### Учебный текст
===

Итак, вставший над общиной старейшина приобретает над нею определенную власть. Существует множество определений понятия "власть". Классическая формула М. Вебера сводится, например, к тому, что власть - это возможность осуществлять свою волю вопреки сопротивлению тех, кого это затрагивает, либо при согласии их. В триаде престиж - авторитет - власть вершиной и конечной целью амбициозного честолюбца является достижение реальной власти, т.е. возможности в конечном счете не только руководить, но порой и навязывать свою волю управляемому коллективу, что означало достижение высшей точки на общепризнанной шкале социальных ценностей. Хотя власть старейшины была так называемой властью положения, опиралась только на престиж и авторитет, да еще к тому же довольно дорого стоила ее обладателю, к ней стремились многие. И не приходится удивляться: шкала социальных ценностей говорила сама за себя - все, кто был готов к этому, обычно включались в негласное соревнование за достижение ее вершины.

Социологи и антропологи подвергли обстоятельному анализу феномен механической солидарности разраставшихся на основе сегментации семейно- клановых групп многочисленных родственных кланов в зоне обитания данной этнической общности. Базирующаяся на общности происхождения, культуры, языка, спаянная ритуальными нормами (обряды инициации, мужские дома, празднества) и легендарно-мифологической традицией, такого рода общность, обычно всегда именовавшаяся племенем, подчас исчисляется сотнями тысяч.
Именно в ее недрах фиксируется солидарность, которая реализуется автоматически, но подчиняется законам энтропии: сила ее убывает с увеличением дистанции, как социально родственной, так и территориальной
(феномен убывающей этнической солидарности). Консолидирующий импульс здесь возникает лишь в экстраординарной ситуации, чего оказывается достаточно для сохранения общности, которая в ординарном, обычном состоянии вновь автоматически распадается на аморфную сумму общин - каждая во главе со своим лидером. Но такие аморфные общности ещё нельзя назвать племенем, чья структура уже близка к протогосударственной. Конституирующий протогосударственную структуру импульс становится устойчивым, если угроза общности извне оказывается постоянной, - именно в этом случае возникает племя как структура во главе со своим вождем. Но для того чтобы такого рода процесс кристаллизации общности произошел, чтобы аморфная общность превратилась в племя, требовалось существование рядом с ней сильного соседа, в котором все эти процессы уже прошли. Механизм процесса генезиса первичных надобщинных структур таков: в ходе соперничества лидеров соседних общин наиболее удачливый берет верх и подчиняет себе остальных, превращая их в повинующихся ему руководителей управлявшихся ими прежде коллективов, которые выступают теперь по отношению к возникающему протогосударству в целом в качестве его региональных подразделений[7]. Но одно дело - процесс в замкнутом анклаве, другое - в реальности древнейшего исторического прошлого. Иными словами, если в стерильной обстановке процесс мог и подождать, пока общность окончательно созреет для интеграции, при условии, что ничто извне этому не мешает и никак в это не вмешивается, то в древневосточной реальности, где складывались первые известные науке протогосударства, такого рода условий не было.

===

### Исходный материал

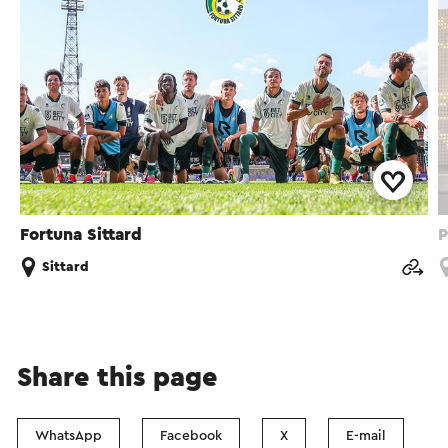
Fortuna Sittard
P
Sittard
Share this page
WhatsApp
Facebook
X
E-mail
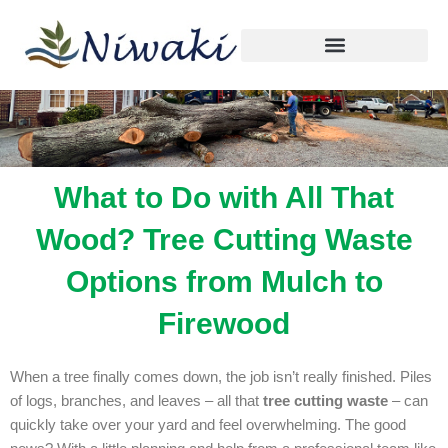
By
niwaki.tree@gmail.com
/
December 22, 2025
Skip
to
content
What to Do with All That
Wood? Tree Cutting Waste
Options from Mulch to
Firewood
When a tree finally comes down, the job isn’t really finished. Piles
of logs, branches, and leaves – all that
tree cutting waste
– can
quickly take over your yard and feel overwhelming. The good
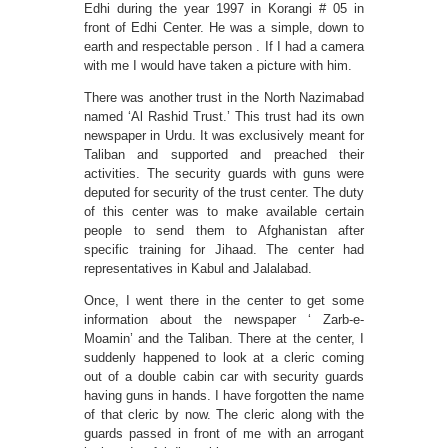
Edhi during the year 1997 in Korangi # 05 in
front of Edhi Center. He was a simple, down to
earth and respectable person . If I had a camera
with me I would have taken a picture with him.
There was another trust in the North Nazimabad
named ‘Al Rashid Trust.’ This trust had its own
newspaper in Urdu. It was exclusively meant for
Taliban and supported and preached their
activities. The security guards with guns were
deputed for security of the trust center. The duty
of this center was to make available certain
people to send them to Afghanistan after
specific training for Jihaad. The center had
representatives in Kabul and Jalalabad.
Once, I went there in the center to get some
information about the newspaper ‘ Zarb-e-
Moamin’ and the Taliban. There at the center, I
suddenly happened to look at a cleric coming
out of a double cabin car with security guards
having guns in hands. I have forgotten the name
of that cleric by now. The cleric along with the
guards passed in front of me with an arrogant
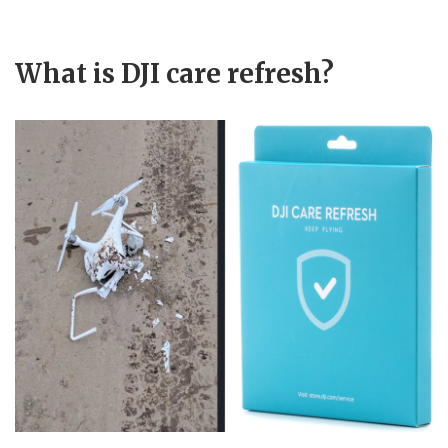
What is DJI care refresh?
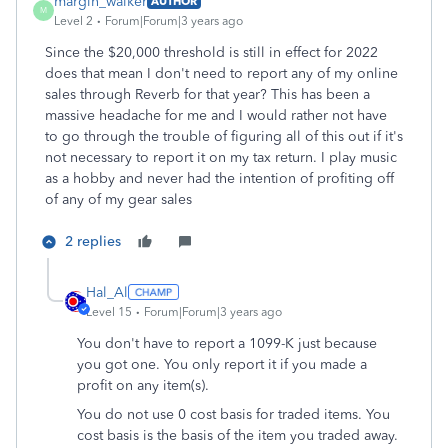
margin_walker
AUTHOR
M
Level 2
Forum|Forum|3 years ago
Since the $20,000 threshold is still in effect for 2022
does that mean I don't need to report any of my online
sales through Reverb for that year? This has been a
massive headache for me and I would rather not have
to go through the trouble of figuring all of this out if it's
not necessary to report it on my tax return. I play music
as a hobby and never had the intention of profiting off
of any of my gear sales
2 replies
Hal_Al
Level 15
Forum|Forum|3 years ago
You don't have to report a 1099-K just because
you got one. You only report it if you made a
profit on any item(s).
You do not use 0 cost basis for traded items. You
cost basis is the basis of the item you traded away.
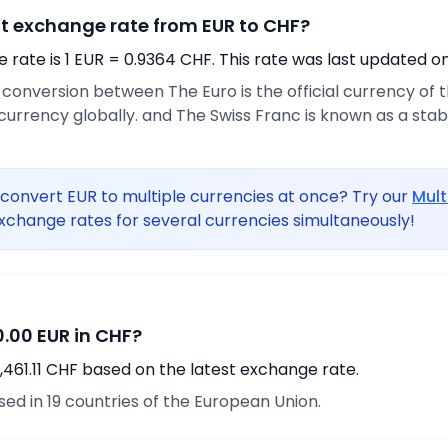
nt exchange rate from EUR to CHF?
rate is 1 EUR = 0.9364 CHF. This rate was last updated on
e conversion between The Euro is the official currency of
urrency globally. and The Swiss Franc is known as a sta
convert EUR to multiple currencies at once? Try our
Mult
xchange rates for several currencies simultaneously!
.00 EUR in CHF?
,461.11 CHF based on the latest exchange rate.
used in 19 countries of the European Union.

===

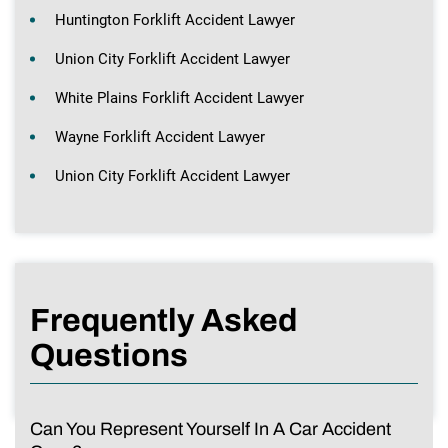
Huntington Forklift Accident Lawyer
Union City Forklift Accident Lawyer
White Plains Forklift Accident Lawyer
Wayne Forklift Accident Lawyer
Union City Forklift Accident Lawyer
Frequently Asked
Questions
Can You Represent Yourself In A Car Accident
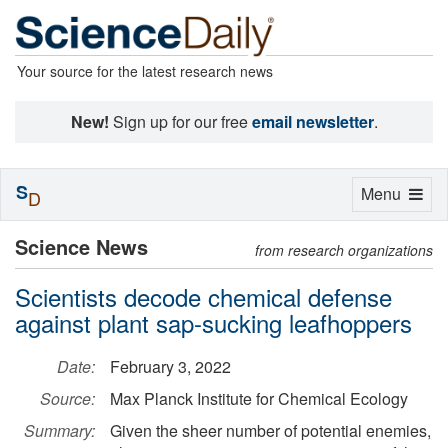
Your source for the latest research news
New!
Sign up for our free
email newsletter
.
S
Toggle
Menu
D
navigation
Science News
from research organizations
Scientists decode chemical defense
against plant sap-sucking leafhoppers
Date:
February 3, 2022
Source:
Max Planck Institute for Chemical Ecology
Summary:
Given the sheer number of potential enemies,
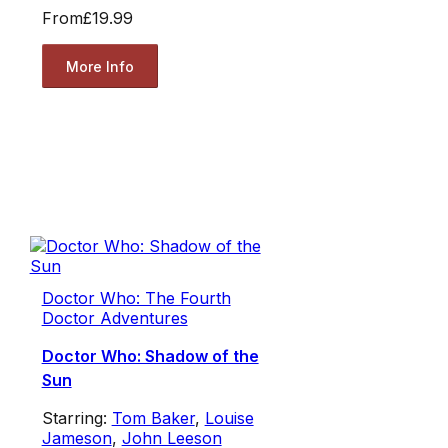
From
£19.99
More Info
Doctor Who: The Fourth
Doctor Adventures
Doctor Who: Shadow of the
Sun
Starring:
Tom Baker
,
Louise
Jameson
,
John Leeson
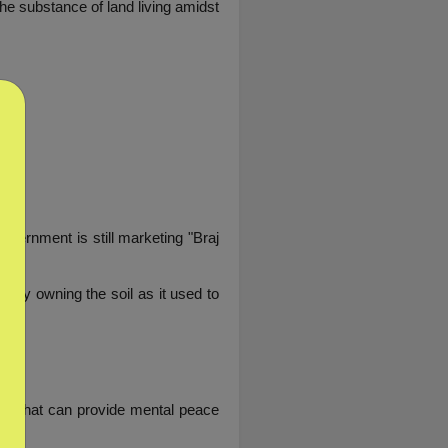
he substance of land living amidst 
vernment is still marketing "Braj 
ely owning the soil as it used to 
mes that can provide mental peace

===

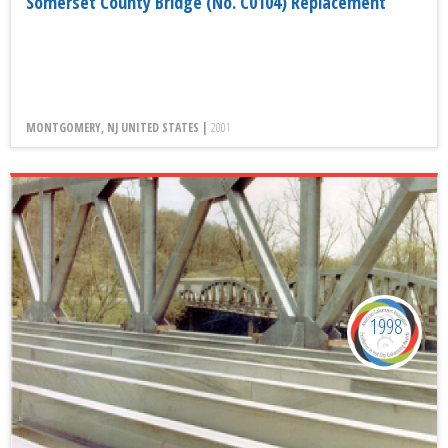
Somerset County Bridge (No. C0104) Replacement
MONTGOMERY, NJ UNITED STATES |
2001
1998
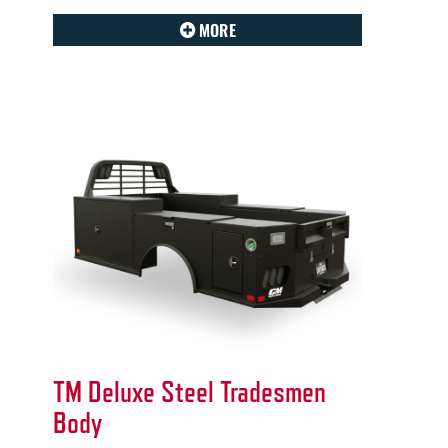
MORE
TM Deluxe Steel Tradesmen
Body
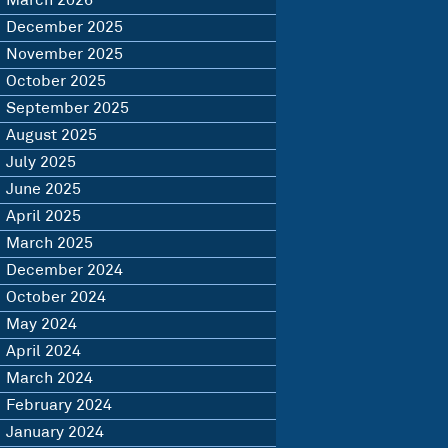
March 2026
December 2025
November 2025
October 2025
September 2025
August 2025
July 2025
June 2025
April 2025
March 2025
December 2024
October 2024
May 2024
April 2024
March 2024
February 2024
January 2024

===

### Задание
Ответьте по учебному тексту на три вопроса:
(a) Чем является власть согласно классической формуле М. Вебера?
(b) На что опиралась власть старейшины?
(c) При каком условии импульс, конституирующий протогосударственную структуру, становится устойчивым?

### Решение задачи
(a) Власть — это возможность осуществлять свою волю вопреки сопротивлению тех, кого это затрагивает, либо при их согласии.
(b) Она опиралась только на престиж и авторитет.
(c) Он становится устойчивым, если угроза общности извне оказывается постоянной.